### EXERCISE MATERIAL

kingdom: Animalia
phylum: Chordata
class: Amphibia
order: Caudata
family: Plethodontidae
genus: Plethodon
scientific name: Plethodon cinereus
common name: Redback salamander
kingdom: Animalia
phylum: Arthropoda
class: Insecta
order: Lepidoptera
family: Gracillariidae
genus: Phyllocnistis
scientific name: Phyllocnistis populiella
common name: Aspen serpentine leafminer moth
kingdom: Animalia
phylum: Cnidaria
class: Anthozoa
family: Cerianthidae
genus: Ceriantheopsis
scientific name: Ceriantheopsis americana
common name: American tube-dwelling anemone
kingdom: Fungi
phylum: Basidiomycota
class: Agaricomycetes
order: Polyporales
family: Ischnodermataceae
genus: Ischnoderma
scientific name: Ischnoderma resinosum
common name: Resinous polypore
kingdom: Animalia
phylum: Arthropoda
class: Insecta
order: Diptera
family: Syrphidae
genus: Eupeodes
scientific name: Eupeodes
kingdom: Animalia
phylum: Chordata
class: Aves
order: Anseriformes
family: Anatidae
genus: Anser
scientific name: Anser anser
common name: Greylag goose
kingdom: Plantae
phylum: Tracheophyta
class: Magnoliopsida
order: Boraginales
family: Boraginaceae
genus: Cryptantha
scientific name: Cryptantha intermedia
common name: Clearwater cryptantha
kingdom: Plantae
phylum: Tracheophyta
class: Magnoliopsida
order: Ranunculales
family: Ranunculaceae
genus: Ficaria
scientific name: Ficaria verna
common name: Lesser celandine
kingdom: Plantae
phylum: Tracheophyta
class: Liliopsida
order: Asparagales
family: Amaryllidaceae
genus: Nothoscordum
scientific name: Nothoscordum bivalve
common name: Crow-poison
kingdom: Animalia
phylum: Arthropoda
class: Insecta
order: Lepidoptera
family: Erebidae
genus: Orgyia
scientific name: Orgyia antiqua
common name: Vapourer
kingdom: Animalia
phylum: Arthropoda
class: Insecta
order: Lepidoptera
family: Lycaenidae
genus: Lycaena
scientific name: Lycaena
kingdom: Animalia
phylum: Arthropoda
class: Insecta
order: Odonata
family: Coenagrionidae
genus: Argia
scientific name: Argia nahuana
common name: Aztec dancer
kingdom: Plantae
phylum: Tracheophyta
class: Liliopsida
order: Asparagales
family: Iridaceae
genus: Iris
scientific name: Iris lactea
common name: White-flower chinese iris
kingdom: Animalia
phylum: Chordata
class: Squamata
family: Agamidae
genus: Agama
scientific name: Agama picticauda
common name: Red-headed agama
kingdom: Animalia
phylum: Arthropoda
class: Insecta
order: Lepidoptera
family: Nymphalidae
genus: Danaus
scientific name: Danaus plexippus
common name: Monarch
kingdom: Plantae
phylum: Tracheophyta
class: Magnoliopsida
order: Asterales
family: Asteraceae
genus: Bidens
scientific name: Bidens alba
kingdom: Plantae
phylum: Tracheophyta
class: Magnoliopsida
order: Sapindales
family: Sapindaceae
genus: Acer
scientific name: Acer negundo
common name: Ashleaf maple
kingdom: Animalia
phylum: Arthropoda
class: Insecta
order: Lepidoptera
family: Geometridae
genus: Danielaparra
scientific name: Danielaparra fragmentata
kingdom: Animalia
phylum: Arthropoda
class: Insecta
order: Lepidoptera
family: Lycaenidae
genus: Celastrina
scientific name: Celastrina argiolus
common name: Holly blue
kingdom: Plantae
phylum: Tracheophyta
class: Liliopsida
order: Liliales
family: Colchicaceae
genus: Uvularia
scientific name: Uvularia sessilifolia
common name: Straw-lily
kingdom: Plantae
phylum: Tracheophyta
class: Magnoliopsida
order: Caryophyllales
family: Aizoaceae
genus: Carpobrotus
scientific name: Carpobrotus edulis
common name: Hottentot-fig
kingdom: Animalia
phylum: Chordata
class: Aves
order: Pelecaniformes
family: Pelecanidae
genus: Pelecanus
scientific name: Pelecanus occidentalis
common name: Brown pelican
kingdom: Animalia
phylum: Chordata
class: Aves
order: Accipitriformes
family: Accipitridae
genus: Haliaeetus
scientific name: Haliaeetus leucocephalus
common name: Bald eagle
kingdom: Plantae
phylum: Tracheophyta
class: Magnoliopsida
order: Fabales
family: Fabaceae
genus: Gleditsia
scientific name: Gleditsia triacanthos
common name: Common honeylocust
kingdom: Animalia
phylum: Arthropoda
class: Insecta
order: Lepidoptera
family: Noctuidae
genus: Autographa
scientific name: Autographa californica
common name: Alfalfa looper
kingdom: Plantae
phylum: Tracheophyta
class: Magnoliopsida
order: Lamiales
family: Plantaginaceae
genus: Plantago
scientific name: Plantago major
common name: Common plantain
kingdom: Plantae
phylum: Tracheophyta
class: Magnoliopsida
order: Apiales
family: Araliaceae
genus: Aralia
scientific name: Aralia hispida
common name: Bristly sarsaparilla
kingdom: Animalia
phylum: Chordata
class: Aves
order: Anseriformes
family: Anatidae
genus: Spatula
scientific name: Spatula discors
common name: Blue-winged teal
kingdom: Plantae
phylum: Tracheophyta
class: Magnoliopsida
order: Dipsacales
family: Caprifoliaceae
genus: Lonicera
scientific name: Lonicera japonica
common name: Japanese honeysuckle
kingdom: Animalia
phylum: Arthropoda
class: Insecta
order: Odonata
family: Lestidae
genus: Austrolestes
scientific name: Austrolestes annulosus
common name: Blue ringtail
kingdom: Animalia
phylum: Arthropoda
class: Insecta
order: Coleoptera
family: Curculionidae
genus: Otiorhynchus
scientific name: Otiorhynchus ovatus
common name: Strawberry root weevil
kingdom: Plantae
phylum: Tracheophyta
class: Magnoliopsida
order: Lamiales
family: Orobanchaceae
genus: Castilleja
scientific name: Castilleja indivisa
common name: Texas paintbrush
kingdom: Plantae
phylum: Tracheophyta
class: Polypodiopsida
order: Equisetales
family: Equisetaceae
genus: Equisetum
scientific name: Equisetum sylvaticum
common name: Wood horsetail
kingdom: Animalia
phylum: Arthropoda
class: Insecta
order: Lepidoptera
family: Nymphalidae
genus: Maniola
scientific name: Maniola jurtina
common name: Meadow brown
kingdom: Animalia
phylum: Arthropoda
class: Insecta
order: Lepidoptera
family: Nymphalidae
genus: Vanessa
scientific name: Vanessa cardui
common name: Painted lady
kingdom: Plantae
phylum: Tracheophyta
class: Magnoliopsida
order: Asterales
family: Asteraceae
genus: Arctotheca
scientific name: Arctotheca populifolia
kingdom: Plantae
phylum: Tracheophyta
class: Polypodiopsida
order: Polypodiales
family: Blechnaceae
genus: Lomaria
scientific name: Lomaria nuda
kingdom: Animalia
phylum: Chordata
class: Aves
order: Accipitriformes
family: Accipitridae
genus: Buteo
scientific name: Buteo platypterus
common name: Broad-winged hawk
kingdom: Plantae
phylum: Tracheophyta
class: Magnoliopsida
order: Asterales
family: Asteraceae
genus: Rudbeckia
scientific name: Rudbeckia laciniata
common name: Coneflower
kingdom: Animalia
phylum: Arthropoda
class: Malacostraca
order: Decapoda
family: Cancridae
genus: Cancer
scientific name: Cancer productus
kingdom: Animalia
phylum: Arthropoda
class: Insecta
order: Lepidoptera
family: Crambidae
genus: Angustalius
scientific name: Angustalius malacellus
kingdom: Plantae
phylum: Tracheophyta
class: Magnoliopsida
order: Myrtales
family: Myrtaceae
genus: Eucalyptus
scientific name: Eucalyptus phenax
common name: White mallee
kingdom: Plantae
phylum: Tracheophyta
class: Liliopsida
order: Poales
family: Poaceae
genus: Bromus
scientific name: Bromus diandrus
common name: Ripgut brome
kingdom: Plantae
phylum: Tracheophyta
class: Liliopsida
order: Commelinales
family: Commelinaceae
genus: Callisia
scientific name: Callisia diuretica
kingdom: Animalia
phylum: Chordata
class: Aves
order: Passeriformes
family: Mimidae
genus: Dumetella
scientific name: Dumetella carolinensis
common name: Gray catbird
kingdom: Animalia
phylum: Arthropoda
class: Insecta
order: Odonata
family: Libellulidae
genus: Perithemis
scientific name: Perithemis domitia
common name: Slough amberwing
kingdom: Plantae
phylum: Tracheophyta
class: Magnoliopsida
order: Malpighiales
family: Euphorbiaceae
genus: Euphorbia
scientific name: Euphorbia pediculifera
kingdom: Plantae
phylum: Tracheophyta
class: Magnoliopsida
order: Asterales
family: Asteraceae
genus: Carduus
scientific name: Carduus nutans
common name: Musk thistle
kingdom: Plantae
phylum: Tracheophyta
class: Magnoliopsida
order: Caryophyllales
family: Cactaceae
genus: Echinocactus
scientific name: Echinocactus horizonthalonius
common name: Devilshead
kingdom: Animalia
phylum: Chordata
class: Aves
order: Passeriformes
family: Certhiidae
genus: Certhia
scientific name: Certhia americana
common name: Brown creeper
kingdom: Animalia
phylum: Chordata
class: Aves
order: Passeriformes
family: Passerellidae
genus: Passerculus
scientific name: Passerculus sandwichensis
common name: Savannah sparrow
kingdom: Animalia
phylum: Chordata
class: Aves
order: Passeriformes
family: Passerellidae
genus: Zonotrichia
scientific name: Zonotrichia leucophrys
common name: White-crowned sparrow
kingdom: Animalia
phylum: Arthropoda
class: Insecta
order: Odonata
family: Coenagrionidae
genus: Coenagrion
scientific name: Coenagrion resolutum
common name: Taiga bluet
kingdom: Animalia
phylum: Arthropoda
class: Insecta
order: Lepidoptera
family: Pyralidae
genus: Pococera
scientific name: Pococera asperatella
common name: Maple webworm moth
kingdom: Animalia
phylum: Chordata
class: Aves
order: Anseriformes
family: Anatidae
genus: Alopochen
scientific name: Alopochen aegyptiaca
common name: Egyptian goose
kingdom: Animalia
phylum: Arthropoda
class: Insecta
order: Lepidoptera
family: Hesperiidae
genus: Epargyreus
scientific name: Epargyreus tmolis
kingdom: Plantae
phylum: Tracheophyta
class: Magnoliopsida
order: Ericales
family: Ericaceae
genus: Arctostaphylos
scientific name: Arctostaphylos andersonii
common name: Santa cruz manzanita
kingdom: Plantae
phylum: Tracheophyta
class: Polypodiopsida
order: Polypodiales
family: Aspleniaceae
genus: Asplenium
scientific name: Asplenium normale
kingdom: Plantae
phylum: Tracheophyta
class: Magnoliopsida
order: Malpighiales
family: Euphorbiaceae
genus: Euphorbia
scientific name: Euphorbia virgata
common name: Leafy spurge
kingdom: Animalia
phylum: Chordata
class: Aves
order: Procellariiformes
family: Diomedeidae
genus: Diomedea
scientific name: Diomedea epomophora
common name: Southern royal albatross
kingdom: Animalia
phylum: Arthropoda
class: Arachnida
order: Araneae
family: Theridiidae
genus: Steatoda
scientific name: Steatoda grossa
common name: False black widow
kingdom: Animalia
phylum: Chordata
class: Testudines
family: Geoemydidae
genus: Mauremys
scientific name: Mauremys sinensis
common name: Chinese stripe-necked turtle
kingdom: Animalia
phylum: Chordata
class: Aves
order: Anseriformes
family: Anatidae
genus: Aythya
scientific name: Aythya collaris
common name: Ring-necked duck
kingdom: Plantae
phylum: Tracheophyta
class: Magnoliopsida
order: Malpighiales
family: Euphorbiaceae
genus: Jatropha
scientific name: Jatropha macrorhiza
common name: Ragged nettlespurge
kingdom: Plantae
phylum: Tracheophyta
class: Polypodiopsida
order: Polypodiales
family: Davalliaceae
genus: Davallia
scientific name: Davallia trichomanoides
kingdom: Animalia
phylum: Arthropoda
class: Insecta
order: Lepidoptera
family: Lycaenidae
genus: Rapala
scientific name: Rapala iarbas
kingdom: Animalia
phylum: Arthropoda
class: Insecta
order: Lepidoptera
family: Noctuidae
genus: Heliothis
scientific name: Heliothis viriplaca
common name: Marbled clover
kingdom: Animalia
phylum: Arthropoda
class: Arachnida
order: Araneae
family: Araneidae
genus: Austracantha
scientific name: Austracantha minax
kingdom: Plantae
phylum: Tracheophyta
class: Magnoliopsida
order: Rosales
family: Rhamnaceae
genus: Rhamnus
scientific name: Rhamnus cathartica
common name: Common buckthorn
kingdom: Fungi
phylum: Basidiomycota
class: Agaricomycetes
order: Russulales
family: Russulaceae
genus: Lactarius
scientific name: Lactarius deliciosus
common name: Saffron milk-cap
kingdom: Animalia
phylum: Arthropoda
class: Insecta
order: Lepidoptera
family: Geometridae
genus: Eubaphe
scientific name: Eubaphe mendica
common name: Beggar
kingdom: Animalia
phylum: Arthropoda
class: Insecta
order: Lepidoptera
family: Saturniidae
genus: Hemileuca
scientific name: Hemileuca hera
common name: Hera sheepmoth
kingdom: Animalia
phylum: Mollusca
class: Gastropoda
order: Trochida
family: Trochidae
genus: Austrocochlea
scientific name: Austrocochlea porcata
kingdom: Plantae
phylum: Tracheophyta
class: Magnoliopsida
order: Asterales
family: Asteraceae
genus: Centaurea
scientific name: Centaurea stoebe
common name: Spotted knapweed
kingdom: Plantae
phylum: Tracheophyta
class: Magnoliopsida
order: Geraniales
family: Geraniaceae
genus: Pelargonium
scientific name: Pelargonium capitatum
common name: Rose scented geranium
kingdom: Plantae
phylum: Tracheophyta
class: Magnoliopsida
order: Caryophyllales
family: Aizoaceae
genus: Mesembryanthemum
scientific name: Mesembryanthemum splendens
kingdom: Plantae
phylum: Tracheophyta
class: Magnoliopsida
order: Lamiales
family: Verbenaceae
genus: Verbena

######

TASK DESCRIPTION | Put everything from the line containing "common name: Hera sheepmoth" down to the final line of the data above into a Markdown table with the columns No. and Line, numbering each line and omitting any blank ones.

PROBLEM SOLUTION |
| No. | Line |
|---|---|
| 1 | common name: Hera sheepmoth |
| 2 | kingdom: Animalia |
| 3 | phylum: Mollusca |
| 4 | class: Gastropoda |
| 5 | order: Trochida |
| 6 | family: Trochidae |
| 7 | genus: Austrocochlea |
| 8 | scientific name: Austrocochlea porcata |
| 9 | kingdom: Plantae |
| 10 | phylum: Tracheophyta |
| 11 | class: Magnoliopsida |
| 12 | order: Asterales |
| 13 | family: Asteraceae |
| 14 | genus: Centaurea |
| 15 | scientific name: Centaurea stoebe |
| 16 | common name: Spotted knapweed |
| 17 | kingdom: Plantae |
| 18 | phylum: Tracheophyta |
| 19 | class: Magnoliopsida |
| 20 | order: Geraniales |
| 21 | family: Geraniaceae |
| 22 | genus: Pelargonium |
| 23 | scientific name: Pelargonium capitatum |
| 24 | common name: Rose scented geranium |
| 25 | kingdom: Plantae |
| 26 | phylum: Tracheophyta |
| 27 | class: Magnoliopsida |
| 28 | order: Caryophyllales |
| 29 | family: Aizoaceae |
| 30 | genus: Mesembryanthemum |
| 31 | scientific name: Mesembryanthemum splendens |
| 32 | kingdom: Plantae |
| 33 | phylum: Tracheophyta |
| 34 | class: Magnoliopsida |
| 35 | order: Lamiales |
| 36 | family: Verbenaceae |
| 37 | genus: Verbena |